» **The data**

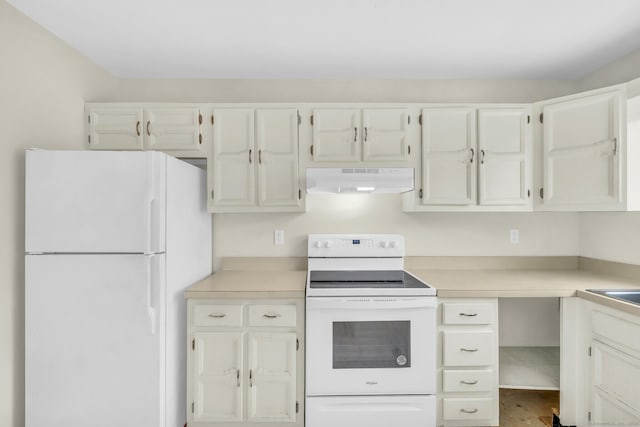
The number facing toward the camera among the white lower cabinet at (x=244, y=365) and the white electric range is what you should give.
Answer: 2

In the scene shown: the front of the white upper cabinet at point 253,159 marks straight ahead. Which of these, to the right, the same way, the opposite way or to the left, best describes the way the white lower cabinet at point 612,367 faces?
to the right

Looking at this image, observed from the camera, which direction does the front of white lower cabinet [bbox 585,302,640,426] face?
facing the viewer and to the left of the viewer

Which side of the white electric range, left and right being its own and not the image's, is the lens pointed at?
front

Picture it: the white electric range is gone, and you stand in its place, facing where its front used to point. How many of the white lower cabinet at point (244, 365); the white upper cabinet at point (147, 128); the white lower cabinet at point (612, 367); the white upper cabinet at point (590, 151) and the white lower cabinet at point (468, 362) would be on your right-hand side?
2

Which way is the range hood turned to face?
toward the camera

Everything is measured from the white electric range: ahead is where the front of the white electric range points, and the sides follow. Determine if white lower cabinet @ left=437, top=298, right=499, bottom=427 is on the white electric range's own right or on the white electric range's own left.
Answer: on the white electric range's own left

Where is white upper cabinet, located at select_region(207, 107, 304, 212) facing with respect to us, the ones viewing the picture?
facing the viewer

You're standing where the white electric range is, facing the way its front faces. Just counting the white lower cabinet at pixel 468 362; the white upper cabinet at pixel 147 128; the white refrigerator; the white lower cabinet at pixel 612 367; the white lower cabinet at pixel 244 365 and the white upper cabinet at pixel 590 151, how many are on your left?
3
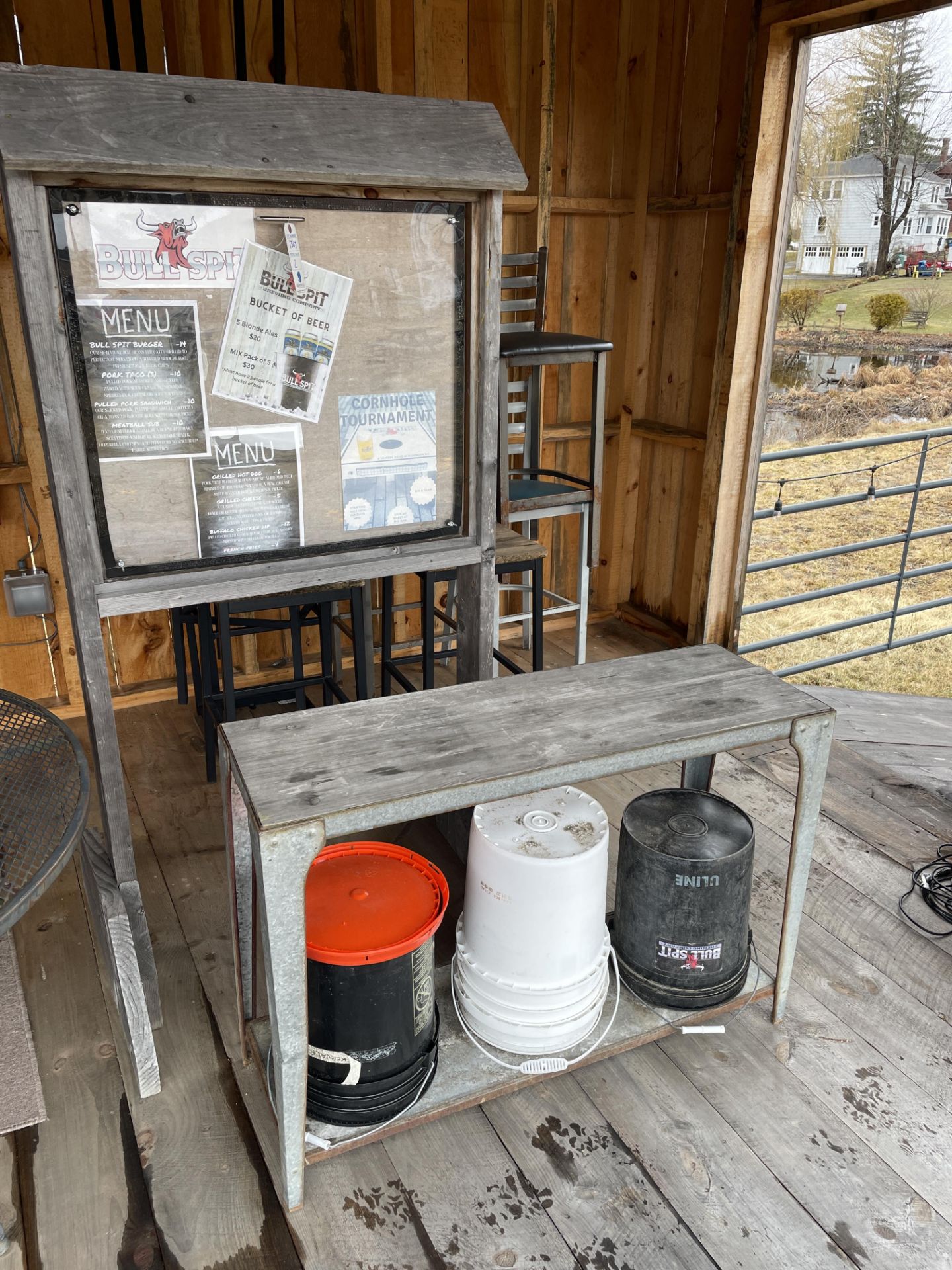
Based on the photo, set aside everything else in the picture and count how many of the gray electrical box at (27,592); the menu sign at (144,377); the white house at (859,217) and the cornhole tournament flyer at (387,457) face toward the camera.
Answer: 4

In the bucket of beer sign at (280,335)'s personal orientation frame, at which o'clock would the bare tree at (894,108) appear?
The bare tree is roughly at 8 o'clock from the bucket of beer sign.

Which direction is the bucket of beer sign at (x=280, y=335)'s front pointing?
toward the camera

» **Task to carry out**
Since the listing holds pictures, return everything else in it exactly and omit those.

» **Task response**
The number facing toward the camera among the white lower cabinet at (x=244, y=365) and the white electric range is what you should give.
Answer: 2

In the scene shown: the front of the white upper cabinet at point 253,159 marks straight ahead. Which of these, to the right, the same way, the opposite way or to the left, best describes the way the white lower cabinet at point 612,367 faces?
to the right

Looking at this image, observed from the camera, which direction does the front of white lower cabinet [bbox 585,302,640,426] face?
facing the viewer and to the left of the viewer

Which side of the white electric range, left and right being its own and not the image's, is the lens pointed at?
front

Picture it: the white electric range is gone, and you stand in its place, facing where its front used to point. How many of the white lower cabinet at point (244, 365); the white upper cabinet at point (147, 128); the white lower cabinet at point (612, 367); the white upper cabinet at point (590, 151) and the white lower cabinet at point (468, 362) would be on your right-hand side?
2

Which way is the range hood turned to face?
toward the camera

Everything is measured from the white electric range: ahead is where the front of the white electric range points, and the sides follow. Determine if white lower cabinet @ left=437, top=298, right=499, bottom=427 is on the white electric range's own right or on the white electric range's own left.
Answer: on the white electric range's own left

Where is white upper cabinet, located at select_region(207, 107, 304, 212) facing with respect to us, the ones viewing the picture?
facing the viewer

You're standing where the white electric range is, facing the way its front faces. Just counting the white lower cabinet at pixel 468 362; the white upper cabinet at pixel 147 128; the white refrigerator; the white lower cabinet at pixel 612 367; the white lower cabinet at pixel 244 365 and the white upper cabinet at pixel 590 151, how many are on your left?
3
Based on the photo, set aside everything else in the picture and count how many of the gray electrical box at (27,592); the menu sign at (144,377); the white house at (859,217) and the cornhole tournament flyer at (387,457) face toward the camera.
Answer: 4

In the bucket of beer sign at (280,335)'s personal orientation frame, at which o'clock would the bare tree at (894,108) appear?
The bare tree is roughly at 8 o'clock from the bucket of beer sign.

Which direction is the bucket of beer sign at (x=280, y=335)'s front pointing?
toward the camera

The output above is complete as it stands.